The pharmacist-in-charge or his designee shall document on at least a quarterly basis an inspection of all drug storage areas in the institutional facility. Records of such inspections shall be dated, signed, and maintained so as to be readily retrievable at the pharmacy for at least two (2) years. These inspections must ascertain that:
(a) Test reagents, germicides, and disinfectants are stored separately from medications;
(b) External medications are stored separately from internal medications;
(c) Thermolabile drugs are stored at the proper temperature;
(d) There are no outdated or deteriorated drugs;
(e) All drugs are properly labeled;
(f) Emergency drug carts (crash carts) are adequate and in proper supply;
(g) Medication storage areas are locked when not in use, and only authorized individuals have access to these areas;
(h) Distribution and administration of controlled substances are properly and adequately documented;
(i) Telephone numbers of regional poison control center and other emergency assistance organizations are posted;
(j) Metric-apothecaries' weight and measure conversion tables and charts are available; and
(k) Adequate pharmaceutical reference texts are at these areas.

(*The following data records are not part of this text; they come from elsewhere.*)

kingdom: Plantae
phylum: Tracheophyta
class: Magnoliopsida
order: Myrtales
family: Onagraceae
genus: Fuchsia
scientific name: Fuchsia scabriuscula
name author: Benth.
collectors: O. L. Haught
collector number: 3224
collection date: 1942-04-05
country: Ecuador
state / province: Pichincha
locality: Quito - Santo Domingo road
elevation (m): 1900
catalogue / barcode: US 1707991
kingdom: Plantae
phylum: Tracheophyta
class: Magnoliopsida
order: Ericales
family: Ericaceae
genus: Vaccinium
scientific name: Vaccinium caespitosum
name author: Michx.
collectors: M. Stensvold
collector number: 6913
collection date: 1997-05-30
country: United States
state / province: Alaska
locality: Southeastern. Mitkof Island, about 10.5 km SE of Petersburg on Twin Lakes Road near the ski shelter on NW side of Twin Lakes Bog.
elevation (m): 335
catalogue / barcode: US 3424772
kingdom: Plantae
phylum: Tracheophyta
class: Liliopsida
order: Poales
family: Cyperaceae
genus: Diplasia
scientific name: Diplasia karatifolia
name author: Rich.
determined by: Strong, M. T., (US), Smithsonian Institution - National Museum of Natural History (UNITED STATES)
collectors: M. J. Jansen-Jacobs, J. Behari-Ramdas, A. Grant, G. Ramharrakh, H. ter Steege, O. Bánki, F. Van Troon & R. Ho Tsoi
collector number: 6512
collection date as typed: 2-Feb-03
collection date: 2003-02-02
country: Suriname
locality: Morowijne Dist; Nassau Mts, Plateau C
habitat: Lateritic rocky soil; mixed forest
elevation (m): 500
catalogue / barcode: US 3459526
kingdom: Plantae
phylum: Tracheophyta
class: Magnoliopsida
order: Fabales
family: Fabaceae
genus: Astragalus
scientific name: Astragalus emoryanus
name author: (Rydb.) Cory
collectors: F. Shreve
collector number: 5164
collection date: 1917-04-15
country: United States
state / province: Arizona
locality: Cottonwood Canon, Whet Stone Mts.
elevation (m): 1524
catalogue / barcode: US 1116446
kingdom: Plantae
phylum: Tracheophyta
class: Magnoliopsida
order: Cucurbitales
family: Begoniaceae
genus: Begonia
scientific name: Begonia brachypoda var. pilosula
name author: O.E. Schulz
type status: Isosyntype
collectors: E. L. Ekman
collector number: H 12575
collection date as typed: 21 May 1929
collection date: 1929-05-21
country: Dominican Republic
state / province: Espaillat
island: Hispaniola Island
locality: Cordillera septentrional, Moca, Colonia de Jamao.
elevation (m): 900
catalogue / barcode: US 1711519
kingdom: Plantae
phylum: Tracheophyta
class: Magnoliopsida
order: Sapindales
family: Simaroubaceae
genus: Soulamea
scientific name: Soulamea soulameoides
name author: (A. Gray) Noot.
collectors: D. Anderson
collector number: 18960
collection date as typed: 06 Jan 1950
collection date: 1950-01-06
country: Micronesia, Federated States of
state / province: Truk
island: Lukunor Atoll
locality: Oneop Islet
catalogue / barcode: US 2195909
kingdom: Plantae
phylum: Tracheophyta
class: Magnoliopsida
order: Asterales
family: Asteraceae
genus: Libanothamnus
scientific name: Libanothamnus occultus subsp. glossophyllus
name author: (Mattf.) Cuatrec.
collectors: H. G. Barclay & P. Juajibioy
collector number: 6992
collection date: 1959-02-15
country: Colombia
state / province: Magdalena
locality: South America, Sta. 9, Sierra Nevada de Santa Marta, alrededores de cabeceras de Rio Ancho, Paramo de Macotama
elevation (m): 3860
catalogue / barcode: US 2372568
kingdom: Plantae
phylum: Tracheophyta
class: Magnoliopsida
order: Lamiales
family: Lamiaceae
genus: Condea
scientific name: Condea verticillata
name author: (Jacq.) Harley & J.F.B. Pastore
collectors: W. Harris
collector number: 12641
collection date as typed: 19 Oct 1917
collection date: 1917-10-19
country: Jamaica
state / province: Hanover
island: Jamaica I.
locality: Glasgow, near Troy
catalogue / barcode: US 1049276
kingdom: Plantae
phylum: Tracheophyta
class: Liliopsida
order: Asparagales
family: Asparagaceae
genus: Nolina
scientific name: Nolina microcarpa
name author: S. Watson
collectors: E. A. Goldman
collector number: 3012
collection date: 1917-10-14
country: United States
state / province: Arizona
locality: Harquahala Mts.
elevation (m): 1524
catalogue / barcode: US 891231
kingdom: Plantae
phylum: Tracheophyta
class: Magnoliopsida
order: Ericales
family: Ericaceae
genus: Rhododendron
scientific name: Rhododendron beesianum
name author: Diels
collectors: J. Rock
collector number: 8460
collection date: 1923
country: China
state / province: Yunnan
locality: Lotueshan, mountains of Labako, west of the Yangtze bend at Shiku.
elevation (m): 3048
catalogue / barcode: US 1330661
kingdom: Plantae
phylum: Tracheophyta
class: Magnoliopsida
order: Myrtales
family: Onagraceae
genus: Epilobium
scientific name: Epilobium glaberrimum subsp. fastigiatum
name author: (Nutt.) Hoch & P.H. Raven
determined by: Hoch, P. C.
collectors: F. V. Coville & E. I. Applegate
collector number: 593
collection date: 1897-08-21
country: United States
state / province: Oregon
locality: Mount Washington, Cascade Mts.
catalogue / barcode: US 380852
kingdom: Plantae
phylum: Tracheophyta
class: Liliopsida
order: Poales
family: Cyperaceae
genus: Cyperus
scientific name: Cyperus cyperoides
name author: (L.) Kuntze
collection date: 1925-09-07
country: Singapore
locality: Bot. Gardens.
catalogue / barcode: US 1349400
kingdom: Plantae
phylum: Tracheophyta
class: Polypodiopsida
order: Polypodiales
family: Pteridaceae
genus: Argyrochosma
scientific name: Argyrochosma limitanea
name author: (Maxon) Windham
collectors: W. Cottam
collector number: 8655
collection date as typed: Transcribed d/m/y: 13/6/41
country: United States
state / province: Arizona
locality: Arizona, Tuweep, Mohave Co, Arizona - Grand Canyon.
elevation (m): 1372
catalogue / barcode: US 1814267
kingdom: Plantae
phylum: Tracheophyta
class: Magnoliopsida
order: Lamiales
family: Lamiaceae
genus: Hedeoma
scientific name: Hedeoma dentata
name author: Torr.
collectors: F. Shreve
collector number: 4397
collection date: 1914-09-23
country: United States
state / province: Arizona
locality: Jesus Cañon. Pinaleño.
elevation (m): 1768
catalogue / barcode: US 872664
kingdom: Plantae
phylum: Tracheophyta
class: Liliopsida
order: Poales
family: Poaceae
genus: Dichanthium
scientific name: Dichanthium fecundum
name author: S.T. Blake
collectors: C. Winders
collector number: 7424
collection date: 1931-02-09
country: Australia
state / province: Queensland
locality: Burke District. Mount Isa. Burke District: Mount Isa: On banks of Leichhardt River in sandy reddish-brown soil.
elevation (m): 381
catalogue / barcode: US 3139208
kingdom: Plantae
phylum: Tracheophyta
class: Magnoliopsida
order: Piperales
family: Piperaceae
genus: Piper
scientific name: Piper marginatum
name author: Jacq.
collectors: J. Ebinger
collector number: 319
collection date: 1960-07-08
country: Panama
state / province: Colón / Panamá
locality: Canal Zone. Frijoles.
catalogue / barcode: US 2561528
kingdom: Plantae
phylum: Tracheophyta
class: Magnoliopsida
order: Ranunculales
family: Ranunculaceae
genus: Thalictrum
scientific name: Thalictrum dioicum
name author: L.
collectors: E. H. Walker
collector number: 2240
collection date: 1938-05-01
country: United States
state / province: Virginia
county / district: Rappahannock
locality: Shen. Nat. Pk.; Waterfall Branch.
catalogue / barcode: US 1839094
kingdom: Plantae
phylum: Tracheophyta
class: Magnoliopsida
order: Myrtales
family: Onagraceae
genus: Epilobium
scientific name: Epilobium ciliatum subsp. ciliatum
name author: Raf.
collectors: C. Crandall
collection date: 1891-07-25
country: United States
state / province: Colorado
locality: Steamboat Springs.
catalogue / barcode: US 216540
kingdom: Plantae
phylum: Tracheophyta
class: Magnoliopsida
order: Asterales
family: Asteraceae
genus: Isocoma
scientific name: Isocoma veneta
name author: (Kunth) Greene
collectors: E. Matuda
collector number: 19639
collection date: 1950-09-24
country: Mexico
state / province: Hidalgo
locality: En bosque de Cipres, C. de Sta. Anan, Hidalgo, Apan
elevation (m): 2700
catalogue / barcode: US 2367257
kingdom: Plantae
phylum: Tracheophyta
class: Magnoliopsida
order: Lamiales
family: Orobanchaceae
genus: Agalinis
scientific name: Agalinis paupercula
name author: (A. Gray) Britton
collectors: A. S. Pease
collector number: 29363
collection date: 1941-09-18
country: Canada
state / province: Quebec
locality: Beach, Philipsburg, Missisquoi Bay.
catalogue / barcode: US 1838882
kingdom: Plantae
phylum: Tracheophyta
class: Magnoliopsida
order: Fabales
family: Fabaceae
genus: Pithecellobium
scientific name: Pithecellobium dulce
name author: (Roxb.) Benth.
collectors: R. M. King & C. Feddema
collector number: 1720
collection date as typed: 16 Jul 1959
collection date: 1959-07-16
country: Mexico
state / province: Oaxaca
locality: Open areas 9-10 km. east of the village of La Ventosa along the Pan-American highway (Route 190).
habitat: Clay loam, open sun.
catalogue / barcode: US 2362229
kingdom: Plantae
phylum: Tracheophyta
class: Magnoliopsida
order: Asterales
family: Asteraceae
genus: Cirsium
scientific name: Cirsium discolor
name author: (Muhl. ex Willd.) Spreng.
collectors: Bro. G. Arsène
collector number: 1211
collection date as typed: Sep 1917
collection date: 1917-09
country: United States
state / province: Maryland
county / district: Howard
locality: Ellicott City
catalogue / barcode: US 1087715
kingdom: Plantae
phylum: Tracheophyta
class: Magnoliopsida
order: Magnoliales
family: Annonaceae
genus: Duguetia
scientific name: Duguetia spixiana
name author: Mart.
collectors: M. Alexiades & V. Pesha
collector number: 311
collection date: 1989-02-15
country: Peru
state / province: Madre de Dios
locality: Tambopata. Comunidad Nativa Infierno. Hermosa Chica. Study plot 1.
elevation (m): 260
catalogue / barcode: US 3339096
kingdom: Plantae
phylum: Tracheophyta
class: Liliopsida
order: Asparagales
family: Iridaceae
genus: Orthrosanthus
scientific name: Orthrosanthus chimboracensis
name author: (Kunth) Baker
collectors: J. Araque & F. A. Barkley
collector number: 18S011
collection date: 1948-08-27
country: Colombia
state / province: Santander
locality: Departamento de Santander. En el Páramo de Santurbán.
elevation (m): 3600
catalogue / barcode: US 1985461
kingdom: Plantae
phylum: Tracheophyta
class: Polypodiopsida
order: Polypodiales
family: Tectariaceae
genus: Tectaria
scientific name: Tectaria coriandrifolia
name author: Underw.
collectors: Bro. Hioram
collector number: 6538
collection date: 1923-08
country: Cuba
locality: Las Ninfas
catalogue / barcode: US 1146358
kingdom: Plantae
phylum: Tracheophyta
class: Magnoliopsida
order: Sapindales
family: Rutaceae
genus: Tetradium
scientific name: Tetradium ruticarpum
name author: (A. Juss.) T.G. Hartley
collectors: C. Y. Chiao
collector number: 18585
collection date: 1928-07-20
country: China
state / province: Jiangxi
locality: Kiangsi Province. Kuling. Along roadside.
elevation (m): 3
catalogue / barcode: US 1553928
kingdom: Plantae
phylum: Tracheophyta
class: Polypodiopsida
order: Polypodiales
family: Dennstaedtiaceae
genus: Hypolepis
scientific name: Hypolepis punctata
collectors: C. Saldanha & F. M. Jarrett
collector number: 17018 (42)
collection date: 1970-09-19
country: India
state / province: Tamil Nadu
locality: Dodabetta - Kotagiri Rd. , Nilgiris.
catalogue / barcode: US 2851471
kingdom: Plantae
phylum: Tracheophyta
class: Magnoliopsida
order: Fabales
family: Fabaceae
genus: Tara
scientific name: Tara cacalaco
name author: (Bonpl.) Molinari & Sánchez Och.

Whenever patients bring drugs into an institutional facility, such drugs shall not be administered unless they can be precisely identified; administration shall be pursuant to a practitioner's order. If such drugs are not to be administered, they shall be delivered to the pharmacy, packaged, sealed, and returned to an adult member of the patient's immediate family; or they shall be stored and returned to the patient upon discharge, provided on discharge, advice is provided regarding continuing the returned medication.
(a) All controlled substances issued by the institutional pharmacy to any hospital department, excluding those controlled substances for which the dispensing and record-keeping are maintained utilizing an automated drug dispensing device, shall be labeled and accompanied with control sheets (proof of use forms) which provide space for recording:
(i) The drug name, strength, and dosage form;
(ii) The date and time of administration;
(iii) The quantity administered;
(iv) Name of patient;
(v) The signature of the nurse who administered the medication, when issued to nursing units; and
(vi) The signature of the practitioner who administered the medication and a witness, when issued to surgery.
(b) Such drugs shall be limited both in kind and quantity commensurate with the needs of the area to which they are distributed; and the pharmacy shall maintain a record of such distribution. The pharmacist-in-charge, in consultation with the Director of Nursing or other appropriate hospital staff shall establish written requirements for the frequency of controlled substance inventories in drug storage areas outside of the pharmacy.
(c) All control sheets must be returned to the pharmacy upon completion. The pharmacist shall verify the returned sheets for accountability and control prior to drug reissuance. These control sheets, as well as any records generated must be maintained so as to be readily retrievable at the pharmacy for two (2) years. Records of controlled substance, which are dispensed utilizing an automated drug dispensing device, shall be maintained at the pharmacy for two (2) years.
(d) All controlled substances, which must be wasted, shall be destroyed by a method approved by the PIC. Documentation of all destruction must occur on the control sheet or utilizing the format available with an automated drug dispensing device, and be signed by the nurse/physician destroying and one witness who observed the destruction.
(e) Transdermal patches containing controlled substances shall be handled in the following manner.
(i) The pharmacist-in-charge in coordination with the Director of Nursing will implement a policy requiring all nursing personnel applying a transdermal patch containing a controlled substance to write the date on the patch when it is first applied to a patient.
(ii) All used transdermal patches containing a controlled substance shall be destroyed (cut and flushed) in front of a witness, and documented in a manner similar to Section 22 (d).